About the project

Documenting Gender Apartheid is a Norway-based international oral-history project dedicated to recording and preserving first-hand accounts of gender apartheid as it is lived, enforced, resisted, and justified across the world.

Gender apartheid is not abstract. It is a system of laws, customs, and controls that systematically deny women full participation in public, social, legal, and economic life. It operates in homes, schools, courts, workplaces, and communities — shaping entire lives and societies.

What We Mean by Gender Apartheid

Gender apartheid is a structural form of discrimination in which one gender — almost always women — is reduced to second-class status through organised, persistent restrictions on autonomy, movement, education, work, speech, and bodily freedom.

This project exists to show what that system looks like in practice — not through slogans or statistics, but through lived experience.

What We Are Building

The project aims to collect:

  • 500 interviews with women directly targeted by gender apartheid
  • 100 interviews with witnesses who have seen it enforced within families, workplaces, and communities

The archive also includes voices that defend or justify gender-apartheid practices — not to legitimise harm, but to document how it is sustained.

How We Work

This is an oral-history project, not a media campaign. Participants control how they are identified, what is shared publicly, and how their testimony is preserved. Interviews are recorded in the participant’s preferred language and archived for long-term research, education, and human-rights work.

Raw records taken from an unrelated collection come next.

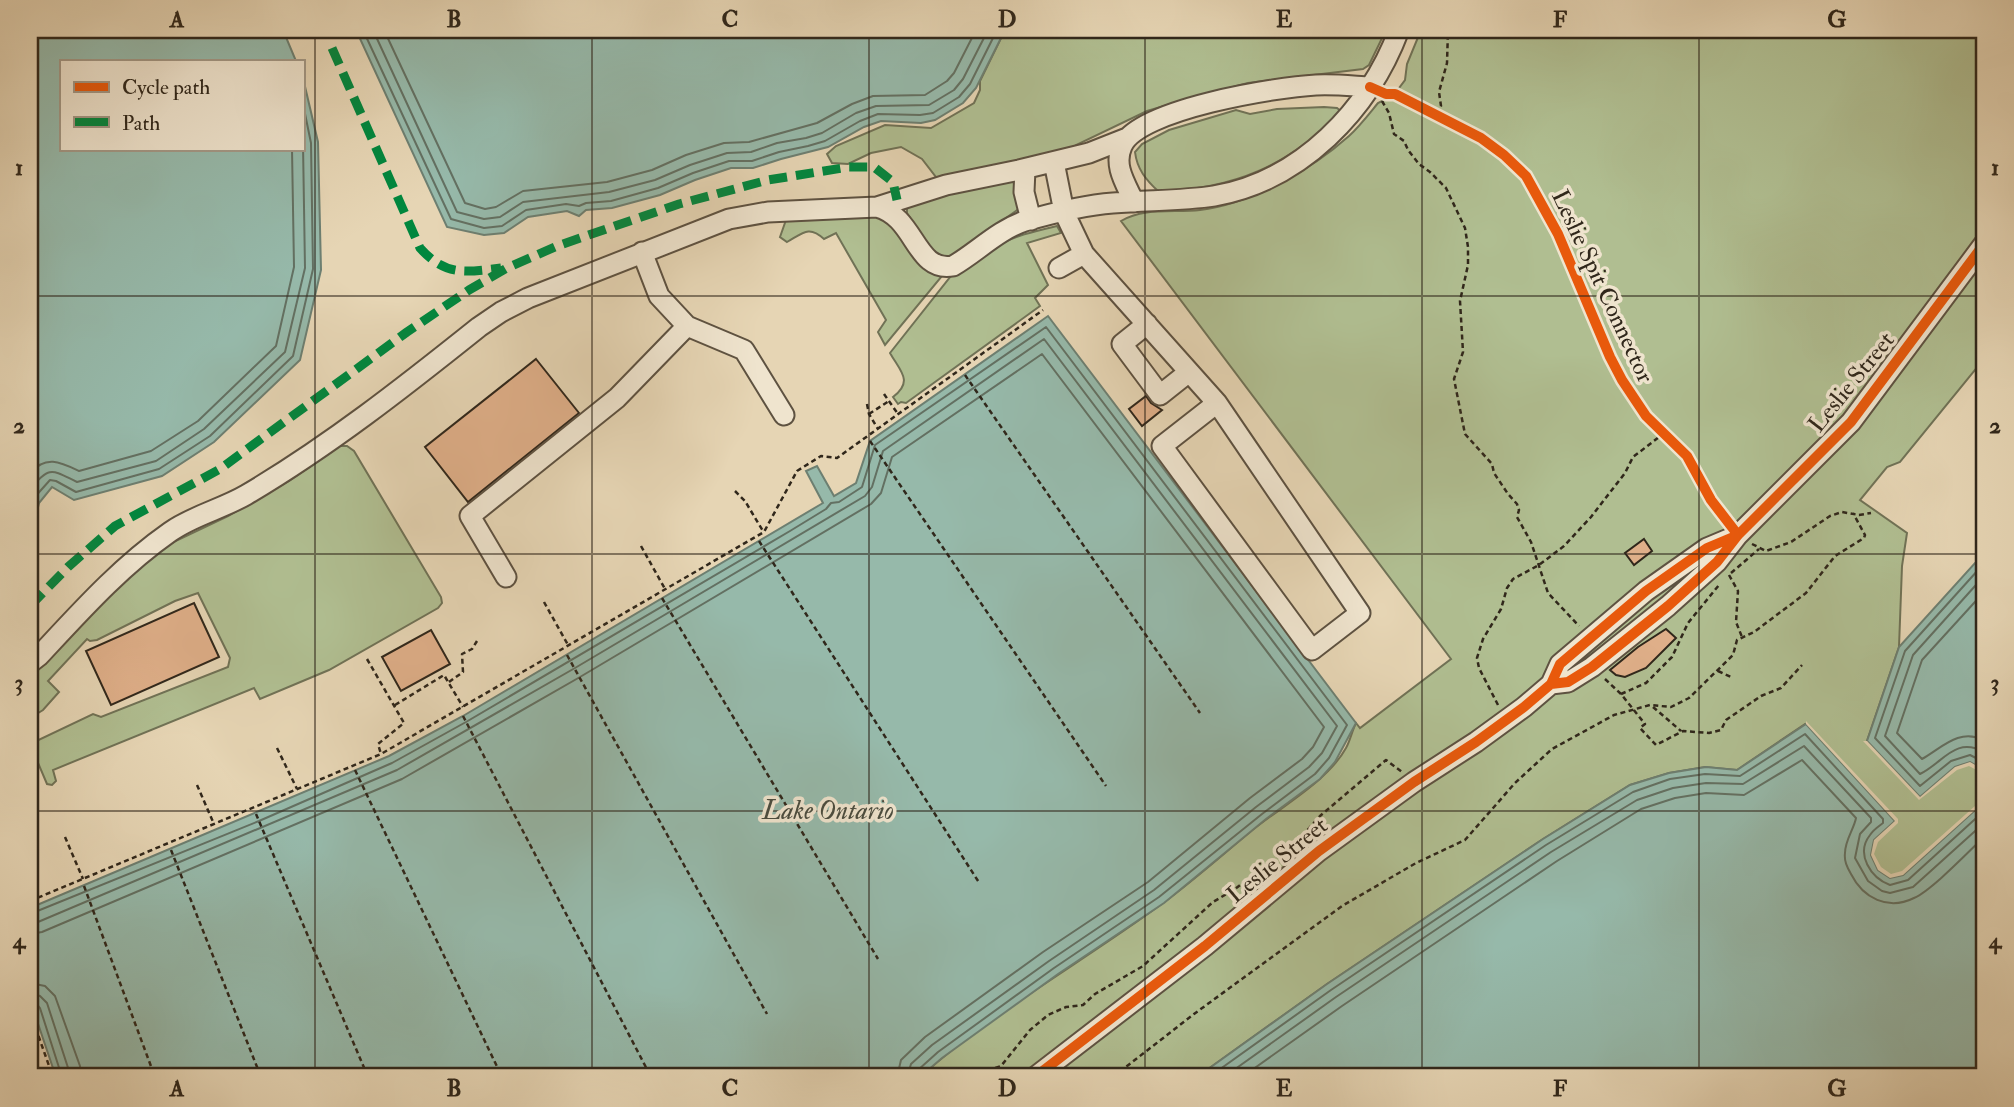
<svg xmlns="http://www.w3.org/2000/svg" width="2014" height="1107" font-family="'IM FELL Double Pica',serif">
<rect width="100%" height="100%" fill="#e6d5b4"/>
<filter id="stains"><feTurbulence type="fractalNoise" baseFrequency=".00286" numOctaves="4"/><feColorMatrix values="0 0 0 0 .2 0 0 0 0 .09 0 0 0 0 .02 0 0 0 .5 -.17"/></filter>
<radialGradient id="worn" r=".72"><stop offset=".6" stop-color="#630" stop-opacity="0"/><stop offset="1" stop-color="#630" stop-opacity=".3"/></radialGradient>
<path fill="#b0be91" stroke="#707256" stroke-width="2" d="M1005 30H1386L1369 65 1363 69 1248 83 1202 95 1147 111 1076 145 1063 155 951 180 936 177 922 159 901 147 871 153 848 164 832 163 827 154 836 146 885 125 931 128 974 103 980 90V81Z
M1421 30H1984V359L1900 462 1887 467 1860 500 1907 533 1902 566 1899 647 1867 741 1920 797 1955 767 1970 762 1984 770V802L1903 875 1890 878 1878 870 1871 855 1874 840 1895 821 1805 724 1737 770 1705 767 1669 773 1630 785 1543 839 1327 984 1197 1077H920C994 1011 1083 962 1163 903 1193 881 1221 856 1250 832 1279 808 1328 781 1346 748 1350 741 1352 731 1356 723L1360 728 1451 659 1121 221C1144 207 1174 213 1200 210 1251 204 1311 170 1349 136 1360 126 1369 114 1378 103L1384 100H1390L1405 80 1407 64Z
M1324 107 1337 108 1342 112C1289 165 1234 190 1158 191 1146 180 1137 169 1135 152L1142 144 1169 130 1236 110 1250 114 1277 109Z
M1019 178 1020 208 949 259 942 260 931 251 907 213V207L917 200Z
M874 216C906 227 911 265 942 276L885 345 878 332 886 320 836 233 824 239C809 225 803 233 787 242L780 237 786 220Z
M1057 226 1061 233 1027 243 1048 285 1035 298 1040 306 906 403 901 402 898 404 893 397C914 381 900 371 890 353L951 276C971 271 981 254 998 245 1017 235 1036 231 1057 226Z
M340 446H347L354 451 441 597 442 603 438 608 329 670 260 699 254 688 53 770 56 781 52 785 47 784 30 744 93 714 101 717 228 667 230 658 198 593 175 601 97 640 90 641 87 639 48 681 59 692 43 710 30 718V672L116 586 165 546 228 516 289 481Z"/>
<path fill="#96b9aa" stroke="#6d7f71" stroke-width="2" d="M30 30H283L296 61H61V149H303V78L318 142 321 270 300 360 214 442 162 476 74 500 52 487 39 503 30 541Z
M356 30H1005L976 88 963 103 935 120 921 123 881 121 864 127 828 147 781 159 753 168H731L695 180 660 195 612 208 586 210 579 216 567 211 528 217 504 233 484 235 447 227Z
M1048 316 1356 723 1335 762 1320 779 1266 819 1164 903 1058 974 942 1058 920 1077H56L30 1000V908L389 756 463 716 823 503 806 471 817 466 834 496 856 483 870 441Z
M1984 559V770L1970 762 1955 767 1920 797 1867 741 1899 647 1975 563Z
M1806 724 1895 821 1874 840 1871 855 1878 870 1890 878 1903 875 1984 802V1077H1197L1327 984 1543 839 1630 785 1669 773 1706 767 1737 770Z"/>
<path fill="#e6d5b4" d="M1806 721 1898 819V823L1878 842 1874 854 1881 867 1891 874 1902 871 1984 798V802L1903 875 1890 878 1878 870 1871 855 1874 840 1895 821 1806 724Z
M1863 741H1867L1920 797 1955 767 1970 762 1984 770V774L1969 766 1957 770 1919 800Z"/>
<g fill="none" stroke-linecap="round" stroke-linejoin="round">
<path stroke="#637062" stroke-width="2" d="M363 30 451 219 484 228 502 226 526 210 566 204 579 206 586 203 611 201 658 188 693 173 729 161H752L779 152 808 146 825 141 860 121 878 114 920 115 933 113 959 97 970 84 997 30
M373 30 457 212 484 219 500 217 523 202 609 192 655 180 690 165 727 153 751 152 777 143 806 138 822 133 856 113 876 106 929 105 954 90 963 79 988 30
M384 30 465 203 485 209 496 207 523 191 607 182 652 170 686 155 724 143 749 142 817 123 852 104 873 96 925 95 947 81 954 73 976 30
M30 473C46 455 60 462 79 471L151 451 198 421 276 346 294 267 292 149
M30 489C50 465 52 470 77 482L156 461 204 429 285 352 305 268 303 144
M30 511 33 499 50 480 56 481 76 492 159 469 210 436 293 356 313 269 311 143 303 104
M1984 567 1979 569 1905 651 1875 738 1920 786 1951 761 1970 755 1984 762
M1984 576 1913 655 1885 736 1920 774C1943 763 1955 736 1984 752
M1984 592 1922 660 1897 733 1922 759C1942 748 1958 728 1984 740
M30 914 259 821 392 763 466 722 790 531 826 509 831 503 839 502 862 487 875 445 1046 327 1347 725 1329 758 1315 774 1262 814 1159 897 1054 968 938 1052 918 1070 916 1077
M30 923 38 922 397 770 575 668 865 496 872 487 883 451 1044 339 1337 726 1322 753 1309 767 1256 807 1154 890 1049 961 932 1045 911 1064 907 1077
M30 934 42 932 402 779 580 677 871 504 881 493 892 457 1042 354 1324 727 1313 747 1302 759 1250 798 1148 882 1043 952 925 1037 901 1060 897 1077
M30 983 45 986 55 996 80 1066 81 1077
M30 993 40 996 47 1003 71 1077
M30 1002 36 1003 40 1008 62 1077
M1209 1077 1331 990 1546 845 1633 792 1670 779 1705 774 1740 776 1805 734 1883 819V823C1879 826 1873 830 1870 835 1855 854 1871 878 1890 885L1908 880 1984 811
M1224 1077 1336 997 1551 852 1637 800 1673 788 1706 783 1743 784 1804 746 1871 818V822L1860 834 1855 858 1868 881 1882 891 1890 893 1913 887 1984 823
M1242 1077 1342 1006 1557 861 1641 809 1675 798 1706 793 1744 795 1802 760 1856 818C1854 829 1845 840 1845 853 1844 861 1847 867 1851 874 1863 898 1888 911 1914 898 1932 890 1968 852 1984 837"/>
</g>
<path fill="#dfaf89" stroke="#30271b" stroke-width="2" d="M536 359 579 413 468 502 425 447Z
M1146 396 1151 403 1162 410 1142 426 1129 409Z
M1644 539 1652 551 1634 565 1625 553Z
M194 603 219 657 111 705 86 651Z
M1666 629 1676 638 1646 668 1625 677 1616 675 1610 670 1638 647Z
M431 630 450 664 401 691 382 657Z"/>
<g fill="none" stroke-linecap="round" stroke-linejoin="round">
<defs>
<path id="minor" d="M1054 162 1064 212 1084 254 1217 403 1360 613 1312 650 1162 446 1217 403
M1025 169 1024 192 1031 220
M1134 202C1126 184 1113 166 1122 146 1138 109 1277 87 1316 85 1334 84 1352 86 1370 87
M877 207 946 185 1019 170 1089 153 1127 138
M642 252 659 296 687 326 744 350 784 415
M1059 268 1084 254
M1147 324 1122 344 1160 395 1189 372
M506 577 470 516 617 398 687 326
M30 663 39 656C80 612 120 567 170 532 192 516 222 509 246 495 329 446 404 387 479 327L501 312 528 298 729 219 768 212 877 207C916 217 915 273 953 266 977 252 998 230 1025 221 1053 213 1084 205 1113 203 1147 200 1181 201 1214 196 1301 181 1369 110 1399 30
M1551 684 1568 682 1592 667 1668 606 1717 562 1738 535 1851 422 1984 244
M1035 1077 1205 946 1319 851 1414 782 1476 742 1524 707 1551 684 1560 664 1646 591 1707 548 1738 535"/>
</defs>
<use href="#minor" stroke="#5e5241" stroke-width="23"/>
<path stroke="#30271b" stroke-width="2.5" stroke-dasharray="5 3.5" stroke-linecap="butt" d="M1382 101 1389 113 1394 134 1404 141 1408 150 1419 164 1430 172 1446 188 1465 228 1468 247V265L1460 301 1463 352 1454 379 1465 434 1492 464 1494 473 1508 494 1517 504 1519 510 1517 517 1531 542 1548 593 1579 626
M1437 114 1441 106 1439 92 1447 63 1448 30
M965 375 1200 713
M884 394 898 414
M867 404 869 414 878 429
M869 414 889 401
M870 441 1106 786
M735 491 745 501 763 531
M759 541 980 884
M1752 544 1766 551 1791 542 1830 516 1842 512 1859 515 1871 513
M641 546 665 589
M1731 573 1759 549
M1729 575 1738 591 1736 622 1742 637
M662 598 878 959
M544 602 568 645
M567 655 767 1014
M367 659 404 723 378 744 381 754
M1718 671 1731 677
M1605 679 1621 694 1645 724 1640 728 1656 745 1683 731 1709 733 1721 730 1726 720 1761 696 1781 688 1802 665
M449 682 463 672 462 654 472 649 477 641
M1621 694 1646 683 1672 657 1688 623 1719 585
M395 705 444 675 463 707
M1498 705 1479 668 1477 658 1483 639 1501 609 1507 588 1513 579 1539 565 1564 546 1591 517 1625 473 1633 457 1663 434
M1653 707 1681 731
M463 716 651 1077
M277 748 297 789
M355 770 502 1077
M197 785 214 824
M256 814 368 1077
M65 837 83 879
M171 850 261 1077
M84 886 155 1077
M30 901 381 754 764 532 797 471 821 456 837 458 1043 310
M30 1012 53 1077
M981 1077 992 1069 1001 1066 1030 1030 1048 1015 1066 1007 1083 1005 1095 994 1143 966 1213 902 1235 889 1278 856 1287 853 1320 816 1386 760 1402 772
M1113 1077 1194 1014 1342 906 1416 863 1465 840 1515 783 1552 749 1614 715 1650 705 1671 707 1689 698 1733 655 1737 640 1754 632 1806 593 1835 556 1864 538 1865 535 1853 513"/>
<use href="#minor" stroke="#efe4ce" stroke-width="19"/>
<path stroke="#00873e" stroke-width="9" stroke-dasharray="18 9" stroke-linecap="butt" d="M332 48 420 248C446 277 466 272 501 268
M30 606 68 567 115 526 220 469 407 332 469 290 507 268 557 246 679 204 768 180 849 167H874L893 182 897 200"/>
<defs>
<path id="cycleway" d="M1370 87 1386 94H1395L1481 138 1504 155 1526 176 1558 234 1610 357 1622 380 1646 416 1687 456 1711 500 1738 535
M1551 684 1568 682 1592 667 1668 606 1717 562 1738 535 1851 422 1984 244
M1035 1077 1205 946 1319 851 1414 782 1476 742 1524 707 1551 684 1560 664 1646 591 1707 548 1738 535"/>
</defs>
<use href="#cycleway" stroke="#efe4ce" stroke-width="15"/>
<use href="#cycleway" stroke="#e8590c" stroke-width="10"/>
</g>
<path fill="none" stroke="#30271b" stroke-width="2" stroke-opacity="0.55" d="M315 30V1077M592 30V1077M869 30V1077M1145 30V1077M1422 30V1077M1699 30V1077M30 296H1984M30 554H1984M30 811H1984"/>
<g text-anchor="middle" stroke-width="7" stroke-linejoin="round" paint-order="stroke">
<g font-size="24" fill="#30271b" stroke="#efe4ce">
<text transform="translate(1603 286) rotate(65)" y="8">Leslie Spit Connector</text>
<text transform="translate(1851 382) rotate(-51)" y="8">Leslie Street</text>
<text transform="translate(1277 860) rotate(-39)" y="8">Leslie Street</text>
</g>
<g font-size="26" font-style="italic" fill="#4a4c3f" stroke="#efe4ce">
<text x="828" y="819">Lake Ontario</text>
</g>
</g>
<rect width="2014" height="1107" fill="none" stroke="#e6d5b4" stroke-width="77"/>
<rect x="60" y="60" width="245" height="91" fill="#efe4ce" stroke="#a39886" stroke-width="2"/>
<rect x="74" y="82" width="35" height="10" fill="#e8590c" stroke="#a39886" stroke-width="2"/>
<text x="122" y="94" font-size="21" fill="#30271b">Cycle path</text>
<rect x="74" y="117" width="35" height="10" fill="#00873e" stroke="#a39886" stroke-width="2"/>
<text x="122" y="130" font-size="21" fill="#30271b">Path</text>
<rect x="38" y="38" width="1938" height="1030" fill="none" stroke="#30271b" stroke-width="2.5"/>
<g font-size="23" text-anchor="middle" font-weight="bold" fill="#30271b">
<text x="177" y="27">A</text>
<text x="454" y="27">B</text>
<text x="730" y="27">C</text>
<text x="1007" y="27">D</text>
<text x="1284" y="27">E</text>
<text x="1560" y="27">F</text>
<text x="1837" y="27">G</text>
<text x="19" y="175">1</text>
<text x="1995" y="175">1</text>
<text x="19" y="433">2</text>
<text x="1995" y="433">2</text>
<text x="19" y="690">3</text>
<text x="1995" y="690">3</text>
<text x="19" y="948">4</text>
<text x="1995" y="948">4</text>
<text x="177" y="1096">A</text>
<text x="454" y="1096">B</text>
<text x="730" y="1096">C</text>
<text x="1007" y="1096">D</text>
<text x="1284" y="1096">E</text>
<text x="1560" y="1096">F</text>
<text x="1837" y="1096">G</text>
</g>
<rect width="100%" height="100%" filter="url(#stains)"/>
<rect width="100%" height="100%" fill="url(#worn)"/>
</svg>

The People Behind the Project

The project was initiated by Iranian poet and activist Fatemeh Ekhtesari, who experienced gender apartheid first-hand and was imprisoned as a political prisoner in Iran for her writing on equality.

It is developed in collaboration with Sic Publishing, an independent, Norway-based publishing house committed to freedom of expression and the preservation of marginalised voices.

Why This Matters

Gender apartheid depends on silence, fragmentation, and denial. By creating a permanent archive of voices — survivors, witnesses, and enforcers — this project seeks to make the system visible, understandable, and impossible to ignore.